■ ACTIVITY: The task calls for each record to be given again unchanged, minus any pictures.

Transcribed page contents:

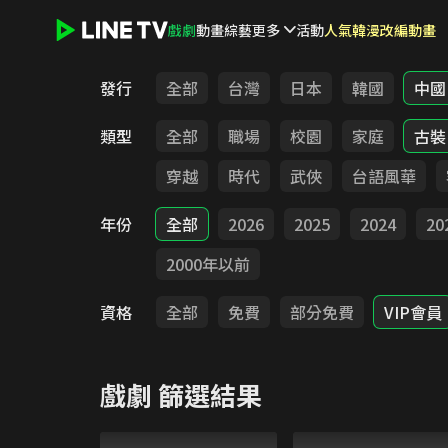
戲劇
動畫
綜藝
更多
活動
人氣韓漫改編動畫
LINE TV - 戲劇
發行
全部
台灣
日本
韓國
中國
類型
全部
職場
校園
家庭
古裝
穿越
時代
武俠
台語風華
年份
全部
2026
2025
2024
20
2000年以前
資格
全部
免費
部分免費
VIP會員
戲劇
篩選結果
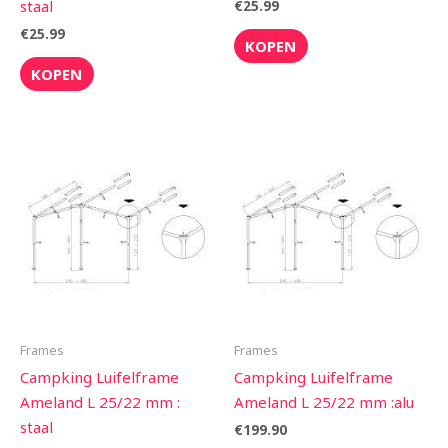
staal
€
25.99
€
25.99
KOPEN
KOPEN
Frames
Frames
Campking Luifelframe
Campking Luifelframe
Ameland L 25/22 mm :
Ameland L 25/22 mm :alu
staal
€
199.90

■ FINISHED EXERCISE:
戲劇
動畫
綜藝
更多
活動
人氣韓漫改編動畫
LINE TV - 戲劇
發行
全部
台灣
日本
韓國
中國
類型
全部
職場
校園
家庭
古裝
穿越
時代
武俠
台語風華
年份
全部
2026
2025
2024
20
2000年以前
資格
全部
免費
部分免費
VIP會員
戲劇
篩選結果
staal
€
25.99
€
25.99
KOPEN
KOPEN
Frames
Frames
Campking Luifelframe
Campking Luifelframe
Ameland L 25/22 mm :
Ameland L 25/22 mm :alu
staal
€
199.90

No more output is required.